Two patients in our series experienced a severe trigeminocardiac reflex with asystole during orthognathic surgery. One occurred during the Le Fort I maxillary down-fracture, and the second occurred after completion of the bilateral sagittal split mandibular osteotomy as the mandible was being manipulated into the dental splint. Coincidentally, both patients had juvenile idiopathic arthritis that was not considered to be a contributing factor. The trigeminocardiac reflex was first described by Shelly and Church19 in 1988 and is presently defined as a decreased heart rate and mean arterial pressure of greater than or equal to 20% on surgical manipulation in the vicinity of any trigeminal nerve branch. Orthognathic surgery has a trigeminocardiac reflex incidence of 9.1%.20 The most important trigger of the reflex includes sudden mechanical stretch of the trigeminal nerve. Most cases of asystole secondary to trigeminocardiac reflex have been reported in neurosurgery or ophthalmic surgery, but our cases confirm previous reports in orthognathic surgery.21 A mandibular nerve block and careful surgical technique in the distribution of the trigeminal nerve have been suggested to decrease the risk of trigeminocardiac reflex. Treatment includes discontinuation of the inciting stimulus and the use of vagolytic agents and/or epinephrine.

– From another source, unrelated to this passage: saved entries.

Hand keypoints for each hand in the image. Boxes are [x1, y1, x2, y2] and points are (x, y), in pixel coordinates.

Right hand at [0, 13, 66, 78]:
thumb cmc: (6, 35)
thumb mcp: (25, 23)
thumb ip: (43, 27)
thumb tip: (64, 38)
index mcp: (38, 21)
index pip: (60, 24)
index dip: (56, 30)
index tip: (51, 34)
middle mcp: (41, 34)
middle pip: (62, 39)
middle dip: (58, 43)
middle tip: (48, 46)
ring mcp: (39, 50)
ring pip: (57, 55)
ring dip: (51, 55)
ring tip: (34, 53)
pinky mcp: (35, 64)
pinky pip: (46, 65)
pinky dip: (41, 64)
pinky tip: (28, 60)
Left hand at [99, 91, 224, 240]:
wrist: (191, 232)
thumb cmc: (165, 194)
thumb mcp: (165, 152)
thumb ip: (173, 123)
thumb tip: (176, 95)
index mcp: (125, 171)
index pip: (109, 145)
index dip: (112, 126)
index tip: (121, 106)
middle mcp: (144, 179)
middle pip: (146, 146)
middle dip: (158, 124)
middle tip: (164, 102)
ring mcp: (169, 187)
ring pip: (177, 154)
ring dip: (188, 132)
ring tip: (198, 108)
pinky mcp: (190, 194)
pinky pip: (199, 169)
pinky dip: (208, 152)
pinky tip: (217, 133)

Lessons learned from these critical events focus on the importance of an orderly and rapid escalation of activity emphasizing communication and safety to ensure a satisfactory outcome for the patient. (See figure, Supplemental Digital Content 2, which shows lessons learned, https://links.lww.com/PRSGO/C365). Important points include immediate notification of the operative team, recruitment of the resuscitation team, wound closure, protection of any biologic materials and sterile instruments, and positioning of the patient to afford successful resuscitation. Documentation during the event, initiation of the massive transfusion protocol as needed, notification of the family when appropriate, and early and delayed postevent debriefing with the team are also important points. During the preoperative huddle, a discussion of possible concerns is useful preparation in the event of a critical occurrence. Finally, simulation training exercises have been demonstrated to be effective in improving communication and skills of the team members.

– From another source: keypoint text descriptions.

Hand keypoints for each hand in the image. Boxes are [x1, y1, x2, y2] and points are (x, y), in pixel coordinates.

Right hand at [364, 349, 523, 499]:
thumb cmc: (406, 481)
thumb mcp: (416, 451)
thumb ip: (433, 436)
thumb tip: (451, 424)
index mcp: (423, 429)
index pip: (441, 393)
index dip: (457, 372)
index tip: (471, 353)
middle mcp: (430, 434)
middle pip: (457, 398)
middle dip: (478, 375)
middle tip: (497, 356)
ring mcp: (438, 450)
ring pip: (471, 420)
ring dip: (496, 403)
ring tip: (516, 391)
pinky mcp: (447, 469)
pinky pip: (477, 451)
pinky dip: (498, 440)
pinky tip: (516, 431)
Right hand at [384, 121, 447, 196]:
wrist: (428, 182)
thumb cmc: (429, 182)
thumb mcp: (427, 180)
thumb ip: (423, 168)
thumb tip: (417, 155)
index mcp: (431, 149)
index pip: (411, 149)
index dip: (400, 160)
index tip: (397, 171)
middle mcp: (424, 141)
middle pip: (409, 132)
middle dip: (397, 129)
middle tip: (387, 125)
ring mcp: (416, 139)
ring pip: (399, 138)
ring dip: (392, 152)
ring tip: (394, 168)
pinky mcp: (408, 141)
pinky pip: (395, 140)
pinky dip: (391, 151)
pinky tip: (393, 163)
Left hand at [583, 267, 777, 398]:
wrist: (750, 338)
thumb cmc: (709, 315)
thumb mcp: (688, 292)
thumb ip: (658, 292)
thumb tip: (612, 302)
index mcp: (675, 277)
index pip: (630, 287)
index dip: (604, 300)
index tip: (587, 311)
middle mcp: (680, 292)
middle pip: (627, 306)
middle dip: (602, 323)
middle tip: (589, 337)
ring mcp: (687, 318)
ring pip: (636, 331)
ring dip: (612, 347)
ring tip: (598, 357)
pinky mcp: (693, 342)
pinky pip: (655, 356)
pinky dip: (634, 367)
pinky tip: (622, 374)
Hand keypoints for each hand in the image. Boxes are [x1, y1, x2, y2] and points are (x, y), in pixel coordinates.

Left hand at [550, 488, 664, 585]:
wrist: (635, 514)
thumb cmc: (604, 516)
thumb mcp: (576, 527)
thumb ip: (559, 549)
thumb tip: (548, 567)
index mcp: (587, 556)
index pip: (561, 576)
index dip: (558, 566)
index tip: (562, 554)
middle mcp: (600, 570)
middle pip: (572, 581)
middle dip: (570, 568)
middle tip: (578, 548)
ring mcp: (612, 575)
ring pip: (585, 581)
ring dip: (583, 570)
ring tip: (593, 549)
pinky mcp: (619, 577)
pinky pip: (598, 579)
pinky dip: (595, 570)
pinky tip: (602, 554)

Limitations of this study include the retrospective study design and analysis of the data. This study included assessment of the events that occurred during major craniofacial procedures and did not include “near-misses.” As such, the true incidence of potentially critical and catastrophic events may have been unintentionally underreported. Data on posttreatment complications have not been captured in this study.
Despite operating in a tertiary care pediatric center with senior experienced surgeons, critical intraoperative events can occur, and successful outcomes are dependent on awareness, experience, communication, and a multidisciplinary team approach. This series provides a review of the risk profile in major craniofacial surgery and lends a platform to reflect on possible catastrophic outcomes of these operations.
PATIENT CONSENT STATEMENT
The patient provided written consent for the use of his image.